-- SUPPLIED MATERIAL follows --
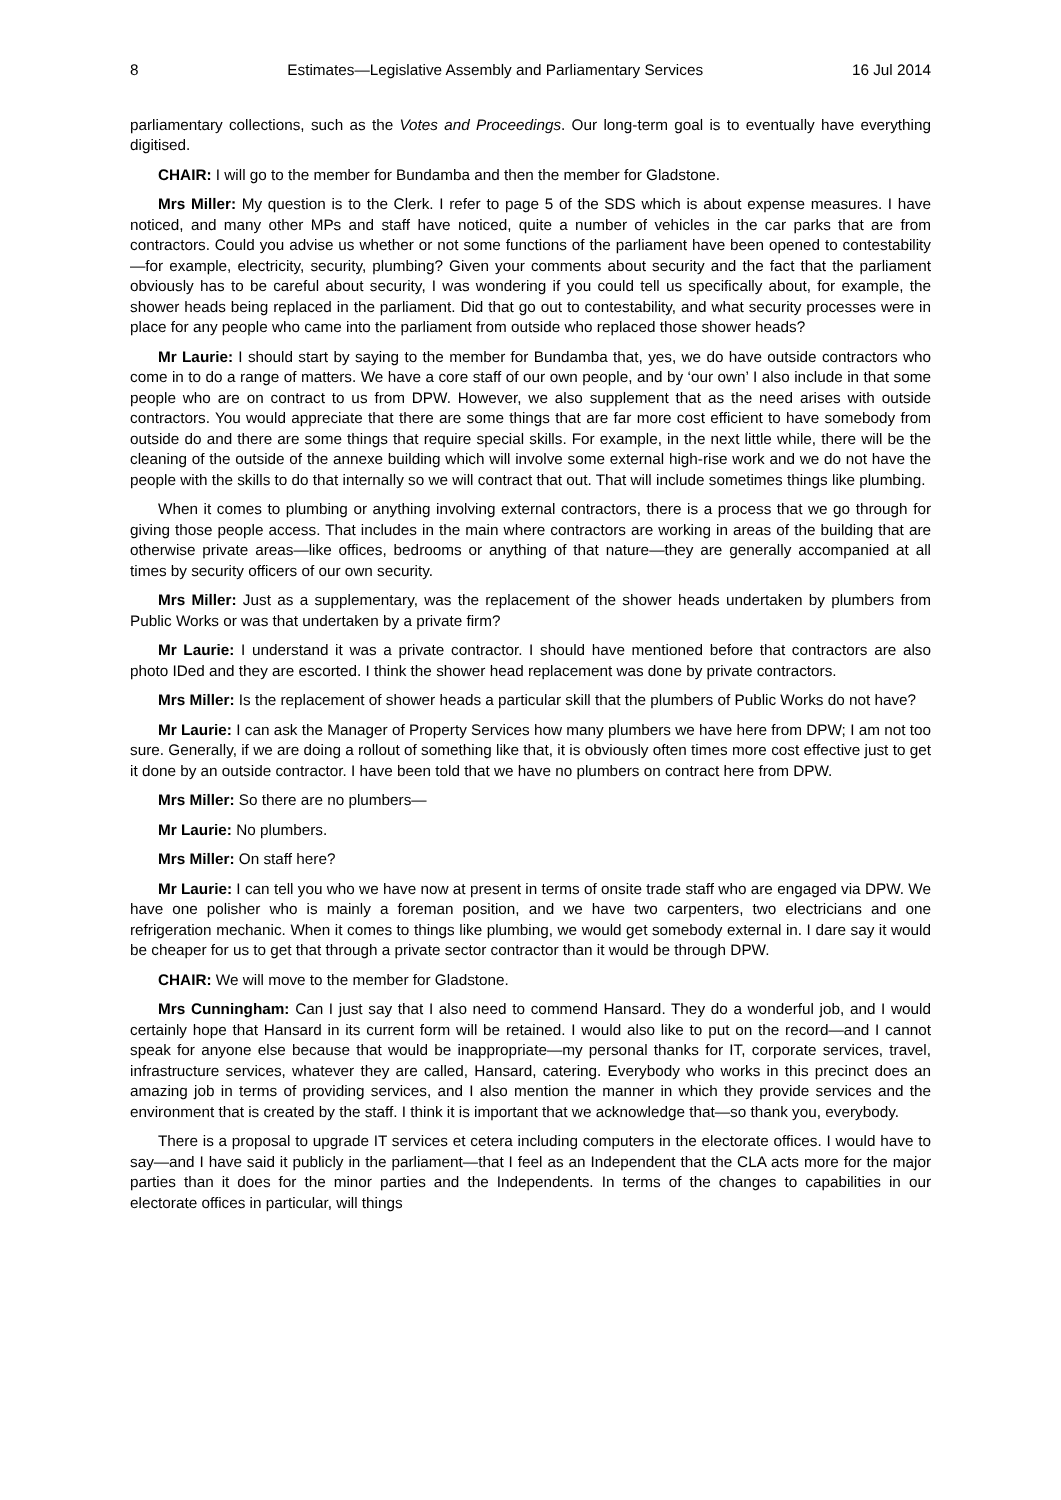8 Estimates—Legislative Assembly and Parliamentary Services 16 Jul 2014
parliamentary collections, such as the Votes and Proceedings. Our long-term goal is to eventually have everything digitised.
CHAIR: I will go to the member for Bundamba and then the member for Gladstone.
Mrs Miller: My question is to the Clerk. I refer to page 5 of the SDS which is about expense measures. I have noticed, and many other MPs and staff have noticed, quite a number of vehicles in the car parks that are from contractors. Could you advise us whether or not some functions of the parliament have been opened to contestability—for example, electricity, security, plumbing? Given your comments about security and the fact that the parliament obviously has to be careful about security, I was wondering if you could tell us specifically about, for example, the shower heads being replaced in the parliament. Did that go out to contestability, and what security processes were in place for any people who came into the parliament from outside who replaced those shower heads?
Mr Laurie: I should start by saying to the member for Bundamba that, yes, we do have outside contractors who come in to do a range of matters. We have a core staff of our own people, and by ‘our own’ I also include in that some people who are on contract to us from DPW. However, we also supplement that as the need arises with outside contractors. You would appreciate that there are some things that are far more cost efficient to have somebody from outside do and there are some things that require special skills. For example, in the next little while, there will be the cleaning of the outside of the annexe building which will involve some external high-rise work and we do not have the people with the skills to do that internally so we will contract that out. That will include sometimes things like plumbing.
When it comes to plumbing or anything involving external contractors, there is a process that we go through for giving those people access. That includes in the main where contractors are working in areas of the building that are otherwise private areas—like offices, bedrooms or anything of that nature—they are generally accompanied at all times by security officers of our own security.
Mrs Miller: Just as a supplementary, was the replacement of the shower heads undertaken by plumbers from Public Works or was that undertaken by a private firm?
Mr Laurie: I understand it was a private contractor. I should have mentioned before that contractors are also photo IDed and they are escorted. I think the shower head replacement was done by private contractors.
Mrs Miller: Is the replacement of shower heads a particular skill that the plumbers of Public Works do not have?
Mr Laurie: I can ask the Manager of Property Services how many plumbers we have here from DPW; I am not too sure. Generally, if we are doing a rollout of something like that, it is obviously often times more cost effective just to get it done by an outside contractor. I have been told that we have no plumbers on contract here from DPW.
Mrs Miller: So there are no plumbers—
Mr Laurie: No plumbers.
Mrs Miller: On staff here?
Mr Laurie: I can tell you who we have now at present in terms of onsite trade staff who are engaged via DPW. We have one polisher who is mainly a foreman position, and we have two carpenters, two electricians and one refrigeration mechanic. When it comes to things like plumbing, we would get somebody external in. I dare say it would be cheaper for us to get that through a private sector contractor than it would be through DPW.
CHAIR: We will move to the member for Gladstone.
Mrs Cunningham: Can I just say that I also need to commend Hansard. They do a wonderful job, and I would certainly hope that Hansard in its current form will be retained. I would also like to put on the record—and I cannot speak for anyone else because that would be inappropriate—my personal thanks for IT, corporate services, travel, infrastructure services, whatever they are called, Hansard, catering. Everybody who works in this precinct does an amazing job in terms of providing services, and I also mention the manner in which they provide services and the environment that is created by the staff. I think it is important that we acknowledge that—so thank you, everybody.
There is a proposal to upgrade IT services et cetera including computers in the electorate offices. I would have to say—and I have said it publicly in the parliament—that I feel as an Independent that the CLA acts more for the major parties than it does for the minor parties and the Independents. In terms of the changes to capabilities in our electorate offices in particular, will things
-- SUPPLIED MATERIAL concluded --
Without the pictures, copy out all the records above exactly.

ANSWER TO THIS EXERCISE:
8 Estimates—Legislative Assembly and Parliamentary Services 16 Jul 2014
parliamentary collections, such as the Votes and Proceedings. Our long-term goal is to eventually have everything digitised.
CHAIR: I will go to the member for Bundamba and then the member for Gladstone.
Mrs Miller: My question is to the Clerk. I refer to page 5 of the SDS which is about expense measures. I have noticed, and many other MPs and staff have noticed, quite a number of vehicles in the car parks that are from contractors. Could you advise us whether or not some functions of the parliament have been opened to contestability—for example, electricity, security, plumbing? Given your comments about security and the fact that the parliament obviously has to be careful about security, I was wondering if you could tell us specifically about, for example, the shower heads being replaced in the parliament. Did that go out to contestability, and what security processes were in place for any people who came into the parliament from outside who replaced those shower heads?
Mr Laurie: I should start by saying to the member for Bundamba that, yes, we do have outside contractors who come in to do a range of matters. We have a core staff of our own people, and by ‘our own’ I also include in that some people who are on contract to us from DPW. However, we also supplement that as the need arises with outside contractors. You would appreciate that there are some things that are far more cost efficient to have somebody from outside do and there are some things that require special skills. For example, in the next little while, there will be the cleaning of the outside of the annexe building which will involve some external high-rise work and we do not have the people with the skills to do that internally so we will contract that out. That will include sometimes things like plumbing.
When it comes to plumbing or anything involving external contractors, there is a process that we go through for giving those people access. That includes in the main where contractors are working in areas of the building that are otherwise private areas—like offices, bedrooms or anything of that nature—they are generally accompanied at all times by security officers of our own security.
Mrs Miller: Just as a supplementary, was the replacement of the shower heads undertaken by plumbers from Public Works or was that undertaken by a private firm?
Mr Laurie: I understand it was a private contractor. I should have mentioned before that contractors are also photo IDed and they are escorted. I think the shower head replacement was done by private contractors.
Mrs Miller: Is the replacement of shower heads a particular skill that the plumbers of Public Works do not have?
Mr Laurie: I can ask the Manager of Property Services how many plumbers we have here from DPW; I am not too sure. Generally, if we are doing a rollout of something like that, it is obviously often times more cost effective just to get it done by an outside contractor. I have been told that we have no plumbers on contract here from DPW.
Mrs Miller: So there are no plumbers—
Mr Laurie: No plumbers.
Mrs Miller: On staff here?
Mr Laurie: I can tell you who we have now at present in terms of onsite trade staff who are engaged via DPW. We have one polisher who is mainly a foreman position, and we have two carpenters, two electricians and one refrigeration mechanic. When it comes to things like plumbing, we would get somebody external in. I dare say it would be cheaper for us to get that through a private sector contractor than it would be through DPW.
CHAIR: We will move to the member for Gladstone.
Mrs Cunningham: Can I just say that I also need to commend Hansard. They do a wonderful job, and I would certainly hope that Hansard in its current form will be retained. I would also like to put on the record—and I cannot speak for anyone else because that would be inappropriate—my personal thanks for IT, corporate services, travel, infrastructure services, whatever they are called, Hansard, catering. Everybody who works in this precinct does an amazing job in terms of providing services, and I also mention the manner in which they provide services and the environment that is created by the staff. I think it is important that we acknowledge that—so thank you, everybody.
There is a proposal to upgrade IT services et cetera including computers in the electorate offices. I would have to say—and I have said it publicly in the parliament—that I feel as an Independent that the CLA acts more for the major parties than it does for the minor parties and the Independents. In terms of the changes to capabilities in our electorate offices in particular, will things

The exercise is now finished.